• **DIRECTIONS**
Go through the records below and set each one down exactly, leaving out any pictures.

• **MATERIAL FOR THIS EXERCISE**
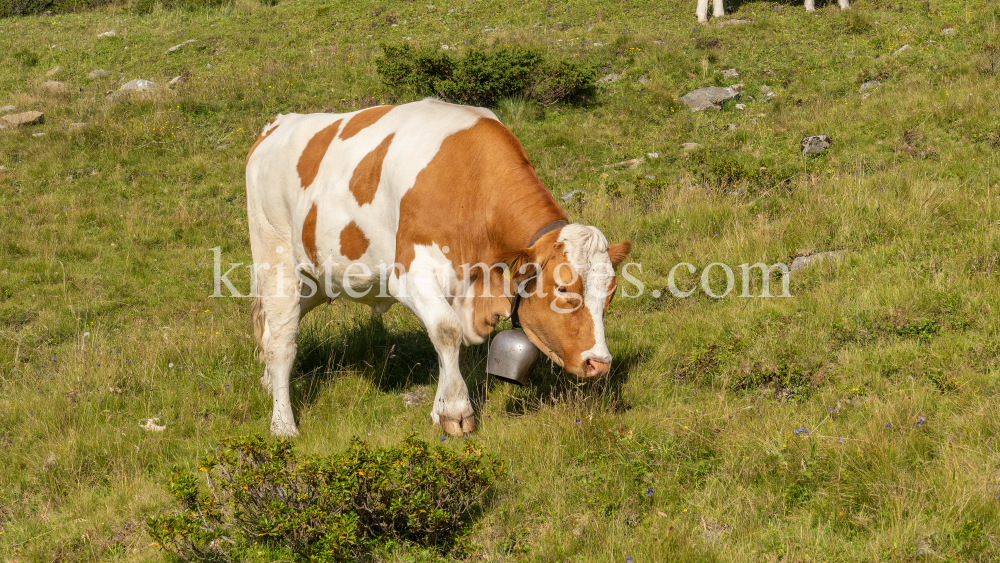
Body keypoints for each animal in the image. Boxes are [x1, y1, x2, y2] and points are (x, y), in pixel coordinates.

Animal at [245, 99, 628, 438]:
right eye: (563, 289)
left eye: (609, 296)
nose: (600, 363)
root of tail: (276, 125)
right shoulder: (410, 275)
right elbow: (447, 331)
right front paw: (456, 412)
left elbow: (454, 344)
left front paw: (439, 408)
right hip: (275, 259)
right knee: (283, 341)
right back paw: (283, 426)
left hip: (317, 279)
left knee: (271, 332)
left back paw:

• **THE ANSWER**
Body keypoints for each animal in the image. Boxes are [x1, y1, x2, y2] and points are (x, y), in pixel coordinates.

Animal at [245, 99, 628, 438]:
right eye: (563, 289)
left eye: (609, 296)
nose: (600, 363)
root of tail: (276, 125)
right shoulder: (410, 275)
right elbow: (447, 331)
right front paw: (456, 412)
left elbow: (454, 344)
left front paw: (439, 408)
right hip: (275, 259)
right knee: (283, 341)
right back paw: (283, 426)
left hip: (317, 279)
left knee: (271, 332)
left back paw:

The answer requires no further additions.